(Page images and extracted text)
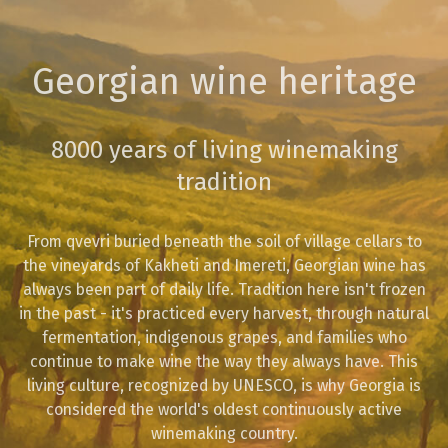
Georgian wine heritage
8000 years of living winemaking
tradition
From qvevri buried beneath the soil of village cellars to
the vineyards of Kakheti and Imereti, Georgian wine has
always been part of daily life. Tradition here isn't frozen
in the past - it's practiced every harvest, through natural
fermentation, indigenous grapes, and families who
continue to make wine the way they always have. This
living culture, recognized by UNESCO, is why Georgia is
considered the world's oldest continuously active
winemaking country.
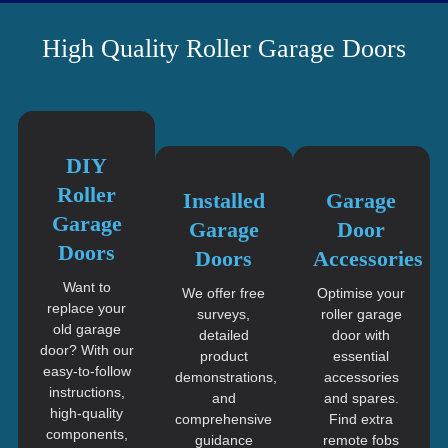
High Quality Roller Garage Doors
DIY
Roller
Installed
Garage
Garage
Garage
Door
Doors
Doors
Accessories
Want to
We offer free
Optimise your
replace your
surveys,
roller garage
old garage
detailed
door with
door? With our
product
essential
easy-to-follow
demonstrations,
accessories
instructions,
and
and spares.
high-quality
comprehensive
Find extra
components,
guidance
remote fobs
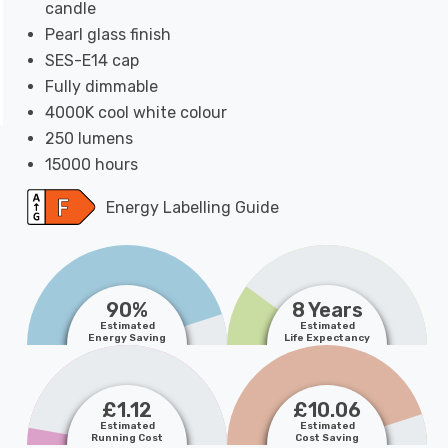
candle
Pearl glass finish
SES-E14 cap
Fully dimmable
4000K cool white colour
250 lumens
15000 hours
Energy Labelling Guide
90%
8 Years
Estimated
Estimated
Energy Saving
Life Expectancy
£1.12
£10.06
Estimated
Estimated
Running Cost
Cost Saving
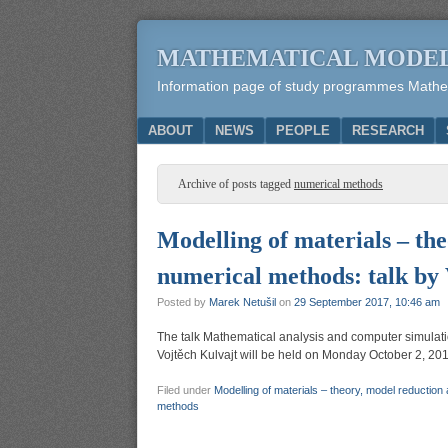
MATHEMATICAL MODE
Information page of study programmes Mathema
Menu
SKIP TO CONTENT
ABOUT
NEWS
PEOPLE
RESEARCH
Archive of posts tagged
numerical methods
Modelling of materials – the
numerical methods: talk by 
Posted by
Marek Netušil
on
29 September 2017, 10:46 am
The talk Mathematical analysis and computer simulation
Vojtěch Kulvajt will be held on Monday October 2, 201
Filed under
Modelling of materials – theory, model reduction
methods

### Directive
Return every line from the entries above that includes the word "Georgian".

### Answer space
Georgian wine heritage
the vineyards of Kakheti and Imereti, Georgian wine has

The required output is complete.